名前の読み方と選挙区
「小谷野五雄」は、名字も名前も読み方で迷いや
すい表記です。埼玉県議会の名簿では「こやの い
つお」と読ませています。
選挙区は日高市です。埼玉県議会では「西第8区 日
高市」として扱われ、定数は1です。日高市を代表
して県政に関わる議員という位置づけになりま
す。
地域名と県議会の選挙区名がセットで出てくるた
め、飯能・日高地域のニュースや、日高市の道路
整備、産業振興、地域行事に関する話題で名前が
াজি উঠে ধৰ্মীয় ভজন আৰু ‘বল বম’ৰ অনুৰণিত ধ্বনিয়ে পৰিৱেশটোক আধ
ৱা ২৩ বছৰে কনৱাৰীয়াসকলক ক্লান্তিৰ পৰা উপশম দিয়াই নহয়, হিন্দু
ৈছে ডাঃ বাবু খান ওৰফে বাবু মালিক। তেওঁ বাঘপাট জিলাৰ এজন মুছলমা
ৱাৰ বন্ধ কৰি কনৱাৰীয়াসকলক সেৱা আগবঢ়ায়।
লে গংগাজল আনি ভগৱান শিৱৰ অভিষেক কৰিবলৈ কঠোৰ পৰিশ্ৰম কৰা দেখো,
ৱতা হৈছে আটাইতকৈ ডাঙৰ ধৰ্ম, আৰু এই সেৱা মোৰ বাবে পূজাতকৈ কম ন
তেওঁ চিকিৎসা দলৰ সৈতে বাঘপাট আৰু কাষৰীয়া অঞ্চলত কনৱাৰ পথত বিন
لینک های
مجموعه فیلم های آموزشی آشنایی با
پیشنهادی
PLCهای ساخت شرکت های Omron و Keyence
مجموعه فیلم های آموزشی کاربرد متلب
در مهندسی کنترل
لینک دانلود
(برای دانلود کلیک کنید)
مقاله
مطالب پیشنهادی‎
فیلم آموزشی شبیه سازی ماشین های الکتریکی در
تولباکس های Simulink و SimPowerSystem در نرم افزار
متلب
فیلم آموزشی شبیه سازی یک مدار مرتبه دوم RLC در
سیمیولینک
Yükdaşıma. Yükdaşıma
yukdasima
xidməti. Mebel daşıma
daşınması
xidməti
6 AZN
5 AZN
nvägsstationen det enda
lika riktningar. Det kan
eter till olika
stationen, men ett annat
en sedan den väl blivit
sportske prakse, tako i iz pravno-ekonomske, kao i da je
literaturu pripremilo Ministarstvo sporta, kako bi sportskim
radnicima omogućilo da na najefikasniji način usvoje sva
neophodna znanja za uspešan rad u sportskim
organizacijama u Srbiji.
******
WHAT YOU ARE ASKED TO DO:
Across the listing above, find all lines where the word "فیلم" is present and copy them.

TASK RESPONSE:
مجموعه فیلم های آموزشی آشنایی با
مجموعه فیلم های آموزشی کاربرد متلب
فیلم آموزشی شبیه سازی ماشین های الکتریکی در
فیلم آموزشی شبیه سازی یک مدار مرتبه دوم RLC در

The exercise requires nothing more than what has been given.